Although the Ser⁷²⁷ site is generally believed to enhance the transcriptional activity of Tyr⁷⁰⁵-phosphorylated STAT3 (41), recent studies demonstrated that STAT3 phosphorylation at Ser⁷²⁷ alone can trigger a variety of biological activities. STAT3 Ser⁷²⁷ phosphorylation is essential for postnatal survival and growth, as well as thymocyte proliferation, as shown in knock-in mice with alanine substituted for Ser⁷²⁷ in STAT3 (66). A recent study in mouse pro-B cells showed that mitochondrial STAT3 Ser⁷²⁷ phosphorylation is important in regulating the oxidative phosphorylation of mitochondria via association with complex I/II of the electron transport chain (67). We conducted mitochondria/cytosol fractionation to examine whether CCR1/Gα₁₄ activation can modulate STAT3 Ser⁷²⁷ phosphorylation in the mitochondria; our preliminary data showed that the basal level of mitochondrial Ser⁷²⁷-phosphorylated STAT3 in CCR1/Gα₁₄/293 cells was increased compared with cells expressing CCR1 alone. This tends to suggest that the basal cellular ATP level may be higher in CCR1/Gα₁₄/293 cells. The elevated basal level of mitochondrial Ser⁷²⁷-phosphorylated STAT3 was apparently unaffected by CCL15 treatment. Because there are no data on chemokines regulating cellular metabolism, further investigation is warranted to examine the biological function of CCR1/Gα_14/16-mediated STAT3 Ser⁷²⁷ phosphorylation.

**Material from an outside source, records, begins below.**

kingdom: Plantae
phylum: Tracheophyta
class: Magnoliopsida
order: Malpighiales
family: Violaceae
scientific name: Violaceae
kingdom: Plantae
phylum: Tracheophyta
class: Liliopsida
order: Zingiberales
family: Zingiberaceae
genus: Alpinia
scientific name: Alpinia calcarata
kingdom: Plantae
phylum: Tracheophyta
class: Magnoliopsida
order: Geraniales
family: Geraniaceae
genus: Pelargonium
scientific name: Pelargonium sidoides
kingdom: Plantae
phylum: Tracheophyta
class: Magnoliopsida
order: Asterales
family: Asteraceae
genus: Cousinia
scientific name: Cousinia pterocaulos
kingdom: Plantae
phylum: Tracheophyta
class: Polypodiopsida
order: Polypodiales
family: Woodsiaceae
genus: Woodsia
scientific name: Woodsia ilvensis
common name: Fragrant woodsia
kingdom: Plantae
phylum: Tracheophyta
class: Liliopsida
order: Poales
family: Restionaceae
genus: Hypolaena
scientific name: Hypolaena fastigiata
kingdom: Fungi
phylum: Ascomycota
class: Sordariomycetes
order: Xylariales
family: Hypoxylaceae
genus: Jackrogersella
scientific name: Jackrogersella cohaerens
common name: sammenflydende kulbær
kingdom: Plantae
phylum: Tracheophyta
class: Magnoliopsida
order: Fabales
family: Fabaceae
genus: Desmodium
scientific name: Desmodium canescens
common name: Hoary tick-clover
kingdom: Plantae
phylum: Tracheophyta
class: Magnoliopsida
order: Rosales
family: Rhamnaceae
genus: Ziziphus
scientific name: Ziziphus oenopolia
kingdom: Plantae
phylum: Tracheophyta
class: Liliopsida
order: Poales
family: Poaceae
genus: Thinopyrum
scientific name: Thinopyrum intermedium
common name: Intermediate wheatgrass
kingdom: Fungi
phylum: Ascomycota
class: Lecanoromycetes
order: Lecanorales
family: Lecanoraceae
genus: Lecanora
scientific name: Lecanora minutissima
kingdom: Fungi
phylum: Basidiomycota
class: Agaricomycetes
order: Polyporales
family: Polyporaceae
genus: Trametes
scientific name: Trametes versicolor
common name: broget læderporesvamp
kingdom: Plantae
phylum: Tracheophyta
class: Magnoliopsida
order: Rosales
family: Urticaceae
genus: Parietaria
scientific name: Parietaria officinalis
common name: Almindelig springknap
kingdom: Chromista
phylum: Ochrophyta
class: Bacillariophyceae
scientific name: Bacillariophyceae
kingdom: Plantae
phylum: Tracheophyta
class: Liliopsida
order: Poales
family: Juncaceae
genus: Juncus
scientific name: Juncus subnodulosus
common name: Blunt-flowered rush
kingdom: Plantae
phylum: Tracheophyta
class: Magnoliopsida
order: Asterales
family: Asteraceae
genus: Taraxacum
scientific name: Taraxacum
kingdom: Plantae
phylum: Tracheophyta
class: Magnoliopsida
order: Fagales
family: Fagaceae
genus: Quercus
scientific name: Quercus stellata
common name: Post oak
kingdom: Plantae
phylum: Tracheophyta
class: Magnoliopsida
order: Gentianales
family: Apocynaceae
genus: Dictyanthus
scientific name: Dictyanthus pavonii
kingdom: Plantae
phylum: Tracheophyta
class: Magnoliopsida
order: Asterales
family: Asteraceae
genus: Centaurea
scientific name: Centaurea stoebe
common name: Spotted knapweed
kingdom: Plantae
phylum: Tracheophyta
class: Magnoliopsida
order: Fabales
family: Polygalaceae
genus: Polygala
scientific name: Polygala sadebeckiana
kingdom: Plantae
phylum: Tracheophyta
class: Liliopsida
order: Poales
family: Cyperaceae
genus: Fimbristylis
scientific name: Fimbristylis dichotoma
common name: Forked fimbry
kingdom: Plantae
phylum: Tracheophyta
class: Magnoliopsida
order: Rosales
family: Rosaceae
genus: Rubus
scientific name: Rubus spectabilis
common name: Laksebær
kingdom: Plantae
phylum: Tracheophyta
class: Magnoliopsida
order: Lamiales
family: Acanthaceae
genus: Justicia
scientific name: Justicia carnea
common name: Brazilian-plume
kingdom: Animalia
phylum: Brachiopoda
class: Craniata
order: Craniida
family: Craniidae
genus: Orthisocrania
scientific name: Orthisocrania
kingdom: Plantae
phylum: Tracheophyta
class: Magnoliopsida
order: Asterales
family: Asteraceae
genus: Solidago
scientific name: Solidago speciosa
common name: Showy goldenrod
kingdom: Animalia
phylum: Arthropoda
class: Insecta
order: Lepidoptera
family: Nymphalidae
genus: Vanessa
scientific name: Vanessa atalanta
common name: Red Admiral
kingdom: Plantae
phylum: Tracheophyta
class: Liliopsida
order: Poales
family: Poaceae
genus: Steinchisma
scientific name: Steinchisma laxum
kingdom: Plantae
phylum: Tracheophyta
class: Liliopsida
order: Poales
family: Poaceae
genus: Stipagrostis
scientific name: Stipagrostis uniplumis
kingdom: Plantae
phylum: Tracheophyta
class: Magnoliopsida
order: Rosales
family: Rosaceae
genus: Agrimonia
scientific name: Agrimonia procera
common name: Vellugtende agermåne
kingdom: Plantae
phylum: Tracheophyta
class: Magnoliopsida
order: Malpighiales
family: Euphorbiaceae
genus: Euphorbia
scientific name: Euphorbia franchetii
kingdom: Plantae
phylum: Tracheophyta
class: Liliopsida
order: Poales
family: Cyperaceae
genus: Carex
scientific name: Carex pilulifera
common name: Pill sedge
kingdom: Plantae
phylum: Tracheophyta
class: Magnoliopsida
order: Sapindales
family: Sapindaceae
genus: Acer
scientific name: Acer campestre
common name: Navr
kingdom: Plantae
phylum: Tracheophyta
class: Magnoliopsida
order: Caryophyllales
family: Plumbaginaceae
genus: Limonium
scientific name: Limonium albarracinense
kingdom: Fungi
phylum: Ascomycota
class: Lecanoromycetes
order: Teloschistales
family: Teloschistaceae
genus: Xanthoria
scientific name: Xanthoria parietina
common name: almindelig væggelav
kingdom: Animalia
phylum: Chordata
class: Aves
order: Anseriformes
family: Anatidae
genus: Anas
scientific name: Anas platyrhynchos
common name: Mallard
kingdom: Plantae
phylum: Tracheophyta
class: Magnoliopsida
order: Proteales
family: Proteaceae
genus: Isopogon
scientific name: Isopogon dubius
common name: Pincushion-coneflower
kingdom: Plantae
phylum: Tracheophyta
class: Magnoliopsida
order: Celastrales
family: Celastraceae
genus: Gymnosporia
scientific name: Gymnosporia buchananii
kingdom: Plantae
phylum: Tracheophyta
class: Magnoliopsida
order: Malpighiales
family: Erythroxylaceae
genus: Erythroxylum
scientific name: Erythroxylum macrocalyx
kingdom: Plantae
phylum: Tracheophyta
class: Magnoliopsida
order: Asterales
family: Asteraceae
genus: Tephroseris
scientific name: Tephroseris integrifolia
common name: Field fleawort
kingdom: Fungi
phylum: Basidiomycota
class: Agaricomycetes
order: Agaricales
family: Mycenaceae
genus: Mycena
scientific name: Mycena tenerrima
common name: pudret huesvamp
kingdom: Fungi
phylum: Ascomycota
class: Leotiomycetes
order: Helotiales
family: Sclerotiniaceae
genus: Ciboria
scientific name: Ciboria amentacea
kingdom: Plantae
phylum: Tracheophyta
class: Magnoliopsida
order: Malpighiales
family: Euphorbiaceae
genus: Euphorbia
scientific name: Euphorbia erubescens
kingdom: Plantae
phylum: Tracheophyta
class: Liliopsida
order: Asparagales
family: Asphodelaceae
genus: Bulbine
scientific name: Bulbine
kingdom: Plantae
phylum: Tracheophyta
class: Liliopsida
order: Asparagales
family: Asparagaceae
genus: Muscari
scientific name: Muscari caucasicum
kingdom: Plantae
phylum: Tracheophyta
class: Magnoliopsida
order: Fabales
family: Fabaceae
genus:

In summary, IL-6 autocrine signaling is apparently involved in CCR1/Gα_14/16-mediated STAT3 Tyr⁷⁰⁵ phosphorylation, which is required for the subsequent production of CXCL8. In turn, CXCL8 may activate CXCR2, leading to further STAT3 Tyr⁷⁰⁵ phosphorylation, which synergizes with the effect of CCR1 agonists. To our knowledge, this study represents the first demonstration of chemokine-stimulated CXCL8 production via CCR1/Gα_14/16/STAT3-signaling pathways. It remains to be determined whether autocrine signaling of IL-6/STAT3/CXCL8 by CCR1/Gα_14/16 plays a role in the progression of diseases, such as atherosclerosis.

We thank Dr. Rodger A. Allen for kindly providing the human CCR1 cDNA.

The authors have no financial conflicts of interest.